▶ **Exercise prompt**
Find every line below with the string "Corporate" and pick it out.

------ Available records ------

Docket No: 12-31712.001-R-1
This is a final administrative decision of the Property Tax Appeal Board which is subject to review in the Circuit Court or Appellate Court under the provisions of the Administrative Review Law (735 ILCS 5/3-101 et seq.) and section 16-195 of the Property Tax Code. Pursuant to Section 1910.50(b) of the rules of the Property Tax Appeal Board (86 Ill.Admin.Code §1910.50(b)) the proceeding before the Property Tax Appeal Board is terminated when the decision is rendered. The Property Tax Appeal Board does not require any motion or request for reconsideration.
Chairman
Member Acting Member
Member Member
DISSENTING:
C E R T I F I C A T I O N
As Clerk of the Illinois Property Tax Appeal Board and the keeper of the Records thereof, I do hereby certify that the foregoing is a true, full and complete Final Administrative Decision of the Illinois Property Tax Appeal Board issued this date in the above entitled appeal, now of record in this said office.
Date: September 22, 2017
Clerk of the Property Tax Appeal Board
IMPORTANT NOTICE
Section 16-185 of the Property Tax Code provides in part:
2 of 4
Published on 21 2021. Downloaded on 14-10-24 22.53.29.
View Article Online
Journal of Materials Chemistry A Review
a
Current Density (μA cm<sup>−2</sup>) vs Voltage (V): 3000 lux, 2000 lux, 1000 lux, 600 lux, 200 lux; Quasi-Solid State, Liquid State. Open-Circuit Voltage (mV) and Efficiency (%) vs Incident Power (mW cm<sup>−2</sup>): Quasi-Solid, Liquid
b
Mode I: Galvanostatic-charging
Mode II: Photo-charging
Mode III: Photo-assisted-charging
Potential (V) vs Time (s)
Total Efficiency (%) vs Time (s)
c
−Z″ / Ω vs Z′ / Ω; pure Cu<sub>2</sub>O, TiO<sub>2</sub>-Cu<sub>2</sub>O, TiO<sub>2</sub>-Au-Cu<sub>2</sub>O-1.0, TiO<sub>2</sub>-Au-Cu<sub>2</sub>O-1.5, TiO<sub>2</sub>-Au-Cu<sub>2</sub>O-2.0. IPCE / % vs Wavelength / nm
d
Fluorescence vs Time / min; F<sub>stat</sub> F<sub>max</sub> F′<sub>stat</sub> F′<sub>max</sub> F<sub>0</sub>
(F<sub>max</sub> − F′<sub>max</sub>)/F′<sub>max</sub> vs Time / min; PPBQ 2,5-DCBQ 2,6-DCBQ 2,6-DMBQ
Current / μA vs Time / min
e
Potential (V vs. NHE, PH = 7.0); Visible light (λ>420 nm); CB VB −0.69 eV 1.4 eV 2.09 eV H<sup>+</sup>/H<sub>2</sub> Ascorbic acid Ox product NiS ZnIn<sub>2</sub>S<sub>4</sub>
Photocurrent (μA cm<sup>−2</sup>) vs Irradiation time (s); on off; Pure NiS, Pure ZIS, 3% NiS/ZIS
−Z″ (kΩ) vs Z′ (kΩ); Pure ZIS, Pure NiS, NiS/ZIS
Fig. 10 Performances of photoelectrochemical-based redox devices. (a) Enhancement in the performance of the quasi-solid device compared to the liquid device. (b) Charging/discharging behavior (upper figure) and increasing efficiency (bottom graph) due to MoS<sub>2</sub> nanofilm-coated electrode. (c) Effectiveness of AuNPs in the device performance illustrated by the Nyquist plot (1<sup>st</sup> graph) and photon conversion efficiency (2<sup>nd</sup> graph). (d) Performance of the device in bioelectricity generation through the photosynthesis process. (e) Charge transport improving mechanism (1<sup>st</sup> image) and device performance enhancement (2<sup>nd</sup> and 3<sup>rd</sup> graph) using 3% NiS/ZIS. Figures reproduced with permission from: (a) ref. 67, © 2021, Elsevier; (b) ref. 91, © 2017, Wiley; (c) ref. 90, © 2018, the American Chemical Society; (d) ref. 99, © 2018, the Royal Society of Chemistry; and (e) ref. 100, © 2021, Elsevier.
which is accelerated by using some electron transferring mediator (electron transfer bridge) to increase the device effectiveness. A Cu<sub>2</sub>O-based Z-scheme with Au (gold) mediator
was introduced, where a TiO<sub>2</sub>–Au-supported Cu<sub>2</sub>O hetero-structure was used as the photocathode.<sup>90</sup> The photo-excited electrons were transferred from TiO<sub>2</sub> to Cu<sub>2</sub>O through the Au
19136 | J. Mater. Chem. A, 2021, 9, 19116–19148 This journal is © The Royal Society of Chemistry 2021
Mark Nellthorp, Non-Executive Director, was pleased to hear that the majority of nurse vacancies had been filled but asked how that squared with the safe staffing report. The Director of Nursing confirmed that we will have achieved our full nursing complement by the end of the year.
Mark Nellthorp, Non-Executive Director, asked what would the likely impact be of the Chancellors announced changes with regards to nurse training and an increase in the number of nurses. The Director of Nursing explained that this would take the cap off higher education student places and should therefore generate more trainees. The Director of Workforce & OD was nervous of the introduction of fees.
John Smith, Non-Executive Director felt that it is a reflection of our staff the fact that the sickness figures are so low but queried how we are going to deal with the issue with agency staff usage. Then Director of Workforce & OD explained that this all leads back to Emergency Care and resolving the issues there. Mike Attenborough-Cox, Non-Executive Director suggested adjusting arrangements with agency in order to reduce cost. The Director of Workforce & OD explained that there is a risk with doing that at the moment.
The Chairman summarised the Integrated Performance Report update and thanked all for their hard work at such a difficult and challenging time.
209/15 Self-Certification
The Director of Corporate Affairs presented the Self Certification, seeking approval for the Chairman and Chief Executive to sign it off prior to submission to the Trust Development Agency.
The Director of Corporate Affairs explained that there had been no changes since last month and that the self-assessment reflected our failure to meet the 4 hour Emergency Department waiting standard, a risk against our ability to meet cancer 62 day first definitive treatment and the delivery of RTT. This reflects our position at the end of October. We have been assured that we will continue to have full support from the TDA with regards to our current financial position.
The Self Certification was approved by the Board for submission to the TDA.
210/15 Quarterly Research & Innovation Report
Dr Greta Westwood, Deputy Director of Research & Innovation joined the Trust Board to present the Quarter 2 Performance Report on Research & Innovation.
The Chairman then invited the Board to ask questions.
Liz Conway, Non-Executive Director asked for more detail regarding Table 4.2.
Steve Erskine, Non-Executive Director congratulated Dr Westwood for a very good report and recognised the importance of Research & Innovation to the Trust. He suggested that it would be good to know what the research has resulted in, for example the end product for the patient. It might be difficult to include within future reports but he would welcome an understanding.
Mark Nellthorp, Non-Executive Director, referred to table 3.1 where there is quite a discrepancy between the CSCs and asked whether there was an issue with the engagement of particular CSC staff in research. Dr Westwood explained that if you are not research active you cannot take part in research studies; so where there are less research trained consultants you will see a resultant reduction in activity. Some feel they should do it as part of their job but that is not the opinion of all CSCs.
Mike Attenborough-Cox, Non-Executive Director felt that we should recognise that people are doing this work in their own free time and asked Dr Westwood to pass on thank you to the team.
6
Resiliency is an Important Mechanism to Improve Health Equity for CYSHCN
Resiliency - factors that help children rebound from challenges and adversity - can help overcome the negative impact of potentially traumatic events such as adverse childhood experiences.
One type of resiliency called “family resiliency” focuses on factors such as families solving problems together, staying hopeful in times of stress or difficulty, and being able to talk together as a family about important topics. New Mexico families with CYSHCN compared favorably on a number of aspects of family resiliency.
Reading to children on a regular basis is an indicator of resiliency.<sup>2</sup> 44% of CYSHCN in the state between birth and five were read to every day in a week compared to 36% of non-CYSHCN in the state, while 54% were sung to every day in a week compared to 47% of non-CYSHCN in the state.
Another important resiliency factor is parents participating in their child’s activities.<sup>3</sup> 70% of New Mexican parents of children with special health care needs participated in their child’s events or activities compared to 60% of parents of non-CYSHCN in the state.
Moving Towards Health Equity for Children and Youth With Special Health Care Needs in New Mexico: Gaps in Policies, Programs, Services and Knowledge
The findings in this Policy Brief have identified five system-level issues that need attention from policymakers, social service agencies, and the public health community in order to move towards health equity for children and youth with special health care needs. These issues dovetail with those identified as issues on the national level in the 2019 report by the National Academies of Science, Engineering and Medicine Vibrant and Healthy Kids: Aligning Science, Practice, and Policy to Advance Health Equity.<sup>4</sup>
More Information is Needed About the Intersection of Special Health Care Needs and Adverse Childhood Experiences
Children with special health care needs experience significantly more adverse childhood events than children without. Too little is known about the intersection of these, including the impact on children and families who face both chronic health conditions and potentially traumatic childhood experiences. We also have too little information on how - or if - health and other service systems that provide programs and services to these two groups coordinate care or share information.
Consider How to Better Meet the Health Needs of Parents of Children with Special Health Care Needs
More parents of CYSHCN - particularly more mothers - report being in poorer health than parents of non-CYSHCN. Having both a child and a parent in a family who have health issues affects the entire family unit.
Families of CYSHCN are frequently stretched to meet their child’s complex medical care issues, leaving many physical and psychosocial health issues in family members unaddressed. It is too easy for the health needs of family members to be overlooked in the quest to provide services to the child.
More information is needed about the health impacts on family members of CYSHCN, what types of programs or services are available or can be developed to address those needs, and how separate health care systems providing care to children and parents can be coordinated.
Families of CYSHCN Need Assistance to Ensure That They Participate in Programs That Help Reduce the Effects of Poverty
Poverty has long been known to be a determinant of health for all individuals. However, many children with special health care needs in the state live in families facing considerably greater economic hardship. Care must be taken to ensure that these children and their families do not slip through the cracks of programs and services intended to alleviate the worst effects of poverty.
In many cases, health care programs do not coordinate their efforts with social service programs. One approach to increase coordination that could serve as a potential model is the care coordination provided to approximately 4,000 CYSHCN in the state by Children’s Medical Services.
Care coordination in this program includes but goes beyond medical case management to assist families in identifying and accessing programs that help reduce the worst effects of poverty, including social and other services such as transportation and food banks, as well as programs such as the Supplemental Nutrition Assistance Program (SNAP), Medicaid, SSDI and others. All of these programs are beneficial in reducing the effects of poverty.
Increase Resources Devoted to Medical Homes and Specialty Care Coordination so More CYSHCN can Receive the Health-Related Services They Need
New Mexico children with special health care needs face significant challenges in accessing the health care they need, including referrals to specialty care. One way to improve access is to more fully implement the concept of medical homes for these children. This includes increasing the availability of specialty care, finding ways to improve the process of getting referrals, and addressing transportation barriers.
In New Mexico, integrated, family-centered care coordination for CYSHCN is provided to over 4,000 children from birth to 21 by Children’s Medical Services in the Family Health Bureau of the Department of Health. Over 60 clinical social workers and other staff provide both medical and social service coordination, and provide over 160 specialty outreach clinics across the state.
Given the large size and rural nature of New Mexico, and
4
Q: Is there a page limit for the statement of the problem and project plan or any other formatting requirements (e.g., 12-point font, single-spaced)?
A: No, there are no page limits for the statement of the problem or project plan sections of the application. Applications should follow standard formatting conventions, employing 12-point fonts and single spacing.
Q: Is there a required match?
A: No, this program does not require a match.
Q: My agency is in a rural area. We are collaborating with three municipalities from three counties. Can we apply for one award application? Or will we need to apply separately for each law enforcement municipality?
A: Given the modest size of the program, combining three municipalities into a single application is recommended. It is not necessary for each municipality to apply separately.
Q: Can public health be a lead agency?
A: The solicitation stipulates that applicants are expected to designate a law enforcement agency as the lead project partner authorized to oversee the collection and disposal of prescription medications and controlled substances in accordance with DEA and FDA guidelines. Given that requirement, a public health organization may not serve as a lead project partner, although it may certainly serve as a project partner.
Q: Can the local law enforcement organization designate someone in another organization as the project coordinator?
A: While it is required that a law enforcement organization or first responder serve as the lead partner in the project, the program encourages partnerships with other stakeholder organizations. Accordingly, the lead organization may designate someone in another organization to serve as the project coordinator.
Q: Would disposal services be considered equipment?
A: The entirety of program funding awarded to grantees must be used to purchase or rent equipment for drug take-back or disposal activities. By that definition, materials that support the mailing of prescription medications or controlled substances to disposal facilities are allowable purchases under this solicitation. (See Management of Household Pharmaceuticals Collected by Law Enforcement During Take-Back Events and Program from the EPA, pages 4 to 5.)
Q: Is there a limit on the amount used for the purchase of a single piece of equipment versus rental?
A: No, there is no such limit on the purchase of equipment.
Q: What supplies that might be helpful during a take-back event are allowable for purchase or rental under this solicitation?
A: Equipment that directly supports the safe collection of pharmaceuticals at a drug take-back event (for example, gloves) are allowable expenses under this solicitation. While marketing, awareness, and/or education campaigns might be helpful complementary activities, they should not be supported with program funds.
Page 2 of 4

------

▶ **Answer to this task**
The Director of Corporate Affairs presented the Self Certification, seeking approval for the Chairman and Chief Executive to sign it off prior to submission to the Trust Development Agency.
The Director of Corporate Affairs explained that there had been no changes since last month and that the self-assessment reflected our failure to meet the 4 hour Emergency Department waiting standard, a risk against our ability to meet cancer 62 day first definitive treatment and the delivery of RTT. This reflects our position at the end of October. We have been assured that we will continue to have full support from the TDA with regards to our current financial position.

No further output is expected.